I’d close the deal and then decide whether to handle it myself. Trying to build a strong broker relationship is important. You might need him later to rent the space or he will find you the next deal. If it’s simple as you say you might try to negotiate the fee down - maybe a flat fee. It can be a win-win.

The deal has been closed, we are now in the process of negotiating a new lease with the company who occupies 12000 SQ/ft to take over the entire 16000. Our real estate agent wants 20% of the TOTAL annual rent for negotiating, this comes out to around 50k. I have talked to a experienced appraiser as well as the old owner of the building and both have said that uping the lease to $17 per sq/ft seems unreasonable but our real estate agent insists it is not. The old owner said we could probably get it up a dollar or two more but that is it. Our appraiser also showed pricing of all buildings around and there was none that were at that high of a price, although our lot is unique with the amount of land it has. No matter how much our real estate agent is raising it he gets 20% of the total annual rent. 

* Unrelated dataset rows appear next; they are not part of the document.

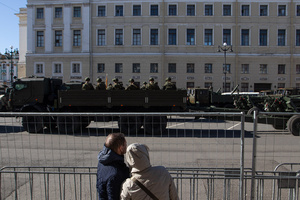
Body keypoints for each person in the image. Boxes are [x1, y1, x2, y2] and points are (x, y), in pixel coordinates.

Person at [97, 133, 130, 200]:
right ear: (120, 148)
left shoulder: (102, 162)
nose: (127, 146)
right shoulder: (115, 174)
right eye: (125, 144)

Right now if anyone has any advice on negotiating the lease with the company owner who wants to rent all 16k sq/ft, and if we should bother with the real estate agent negotiating for us.

One thing you need to be aware of on industrial deals if you haven't done one is the deal costs as they can eat away at your yield quickly and are VERY different from residential. 

While it might be a triple net lease a savy tenant will probably come in and ask for some TI dollars (which is market for industrial). They will probably ask for some improvements in the realm of $1-$2 on a warehouse in order to renew the lease. If they are represented by the broker that will be some additional deal costs, and often times lease review is more onerous than in residential so you may have to pay some legal bills as well.

Also I've found sometimes people say its a "NNN" lease but landlord is still on the hook for roof, structure, and parking lot. All things to make sure you cover in underwriting and making sure you have enough money outside the loan.